L’esprit du don dans les familles québécoises élargies modernes diffère donc de celui qui préside au don dans les familles traditionnelles dans trois aspects principaux, concluent Godbout et Charbonneau : la prise de distance vis-à-vis des rituels, le caractère libre du don et sa personnalisation. Mais la réticence face aux anciennes contraintes de solidarité n’empêche pas les familles modernes d’en créer de nouvelles. La circulation du don dans la parenté obéit à ces nouvelles obligations : « La circulation du don dans les réseaux de parenté prend trois formes : les cadeaux, l’hospitalité, les services. » (GODBOUT

et CHARBONNEAU 1996b : 13) Ces formes s’inscrivent dans quatre types de dons : les échanges affectifs, les services

rendus, les dons de transmission et les dons rituels, notamment les cadeaux (GODBOUT 1992 : 74). Bien qu’une latitude

importante soit concédée aux membres des familles quant à la façon, au rythme et à l’interprétation de ces obligations, elles existent et chacun doit s’y plier – ou subir les conséquences du choix de s’y soustraire. Ces conséquences sont sociales : elles affectent l’appartenance et le lien familiaux.

En somme, Godbout et Charbonneau conçoivent le don dans la parenté des années 1990 comme présentant une relative résistance à une modernité individualiste :

[L]a parenté accueille la modernité sans perdre certaines de ses caractéristiques fondamentales non modernes : les obligations sont assumées, le don se perpétue, l'inconditionnalité de la relation conserve tout son prix, et il y a donc affirmation du caractère holiste du réseau familial, en ce sens que le tout continue d'être plus que la somme des parties. […] Par ailleurs, le réseau familial se transforme et s'adapte à l'individu moderne en même temps que des contraintes anciennes (telle la soumission à l'autorité parentale) se muent en obligations voulues par les sujets. (GODBOUT ET CHARBONNEAU 1996b :

22-23)

Non seulement le don est-il aussi présent que jamais au sein des familles, pensent les chercheurs, mais pour Godbout (2014 : 50) : « On peut même affirmer que, dans la famille, le don est plus important qu’avant, car la famille traditionnelle fonctionnait sur le modèle de l’autorité patriarcale.

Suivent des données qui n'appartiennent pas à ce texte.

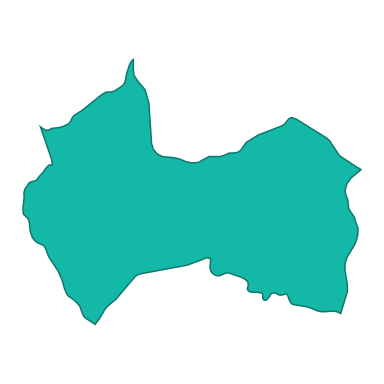 the Department of Canindeyú
{"feature_id": "PRY-619", "entity_name": "Canindeyú", "entity_type": "Department", "adm_level": 1, "iso_a3": "PRY", "parent_name": "Paraguay", "parent_adm1": "", "projection": "natural_earth1", "projection_center": [-55.27, -24.157], "detail": "fine", "context": "isolated", "style": "filled", "palette": "teal", "viewbox_px": 384, "rotation_deg": 0, "n_neighbors": 0, "source": "natural_earth", "source_scale": "10m", "svg_char_len": 2631}
<svg xmlns="http://www.w3.org/2000/svg" viewBox="0 0 384 384"><path d="M133.3,59.6L133.4,60.4L133.3,68.0L133.9,75.1L137.3,80.5L145.1,89.8L148.9,103.0L151.6,143.8L153.3,149.3L157.3,154.0L162.8,156.7L173.9,157.6L179.5,159.0L185.8,161.6L192.1,163.0L198.4,162.4L204.4,159.0L204.5,159.0L209.0,156.5L220.2,156.6L225.6,154.8L228.6,153.2L234.5,152.9L237.6,152.4L240.6,150.4L244.5,144.7L246.7,142.1L258.2,135.0L281.2,126.1L284.3,124.4L288.7,119.0L291.4,117.5L296.1,119.0L326.1,137.7L329.6,140.7L339.4,155.6L356.0,166.6L360.9,169.5L361.0,169.6L357.3,172.8L351.1,177.9L346.9,183.9L345.1,190.4L345.6,193.8L347.9,200.5L348.7,208.4L350.1,211.0L354.3,217.1L355.7,221.9L358.1,228.5L357.8,234.7L356.2,241.2L354.0,245.9L347.1,257.1L345.0,263.9L345.0,270.4L347.4,284.9L347.3,291.8L340.7,313.5L336.6,311.6L334.1,311.2L329.6,311.3L325.5,311.7L321.1,311.7L316.9,310.7L312.0,308.5L306.9,306.8L293.4,304.6L291.7,303.8L290.5,302.3L289.5,300.5L287.6,295.2L286.9,294.3L286.1,294.0L284.5,294.2L282.0,295.0L280.8,295.2L279.4,295.0L278.0,294.5L276.1,293.4L274.5,292.9L272.4,293.1L271.1,294.1L270.2,295.1L269.1,297.1L268.3,298.1L267.4,299.1L266.5,299.8L265.6,300.2L264.5,300.3L263.6,299.7L262.7,298.2L262.7,296.4L262.8,295.1L262.8,294.1L262.2,293.5L260.7,292.8L258.2,292.4L251.8,292.1L250.3,291.9L248.9,291.3L247.8,290.0L247.4,288.9L247.5,287.8L247.9,286.7L248.2,285.5L248.2,284.0L247.9,282.1L245.8,279.8L242.4,277.7L228.9,273.0L227.4,273.0L224.8,273.5L220.6,275.4L218.5,275.9L216.2,275.5L213.6,274.3L211.0,271.5L210.2,269.0L210.0,266.6L210.8,258.8L207.0,257.7L187.4,265.1L141.2,273.7L137.6,274.9L135.3,276.4L116.0,299.2L107.2,306.6L104.7,309.7L99.8,318.2L95.1,324.4L85.7,318.2L84.0,316.6L82.8,314.3L81.5,311.3L80.0,306.4L76.5,302.4L73.6,299.7L68.4,296.1L66.4,293.2L64.5,288.6L62.0,279.8L58.2,271.3L48.8,256.9L45.1,247.6L44.3,246.3L43.3,245.3L41.9,244.6L38.6,243.3L37.0,242.4L35.5,241.3L34.1,239.8L32.8,238.1L31.8,236.0L30.9,233.5L30.1,230.2L29.4,223.3L28.9,220.9L28.2,219.0L27.2,217.8L23.4,214.2L23.1,211.5L23.0,207.5L24.1,197.6L23.9,192.9L24.7,189.6L25.3,188.6L28.7,183.5L29.4,182.8L30.2,182.2L31.1,181.8L35.4,180.7L36.3,180.2L37.0,179.6L39.3,176.3L43.3,172.0L45.5,168.6L48.2,165.8L48.9,165.2L49.7,164.9L50.5,164.9L50.9,164.9L52.0,165.2L52.3,163.7L51.4,158.8L40.5,126.9L42.6,128.5L45.2,129.8L46.3,130.2L47.4,130.4L48.4,130.1L49.3,129.7L50.8,128.9L52.2,128.3L58.5,127.7L62.9,126.5L67.4,124.5L69.1,123.3L70.2,121.9L72.6,117.1L74.4,115.2L82.0,110.5L100.3,95.7L104.0,93.2L106.6,92.0L111.6,91.9L113.2,91.4L114.7,90.8L122.0,86.1L123.9,84.0L125.1,81.8L126.6,73.7L129.7,64.2L131.5,61.1L133.2,59.7L133.3,59.6Z" fill="#14b8a6" stroke="#0f766e" stroke-width="1.5"/></svg>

C’est la société moderne qui a permis cela. » Autrement dit, la liberté et l’individualisme croissants, ainsi que l’avait déjà vu Mauss, permettent que croissent également la réciprocité, une réciprocité choisie, et donc, dès lors, les liens. En dépit de son indéniable modernité et de son adhésion partielle aux principes marchands, la famille québécoise moderne, concluent les auteurs (GODBOUT ET CHARBONNEAU 1996a : 109),

demeure une « famille-providence ». Les auteurs concluent que les membres des familles accordent plus d’importance aux liens et à la liberté qu’aux structures et aux biens. Les participants, qui sont les enfants et les petits-enfants des répondants à l’enquête de Godbout et Charbonneau, poussent cette quête de liberté dans le don plus loin encore en s’efforçant de trouver un sens ancré dans un métarécit de sentiments forts et d’engagement qui les encourage à donner. Ils justifient désormais le don qu’ils pratiquent (c’est-à-dire qu’ils le perçoivent eux-mêmes comme étant raisonnable) grâce à la représentation d’un complexe d’engagements mutuels de sentiments dont la force croît avec le temps.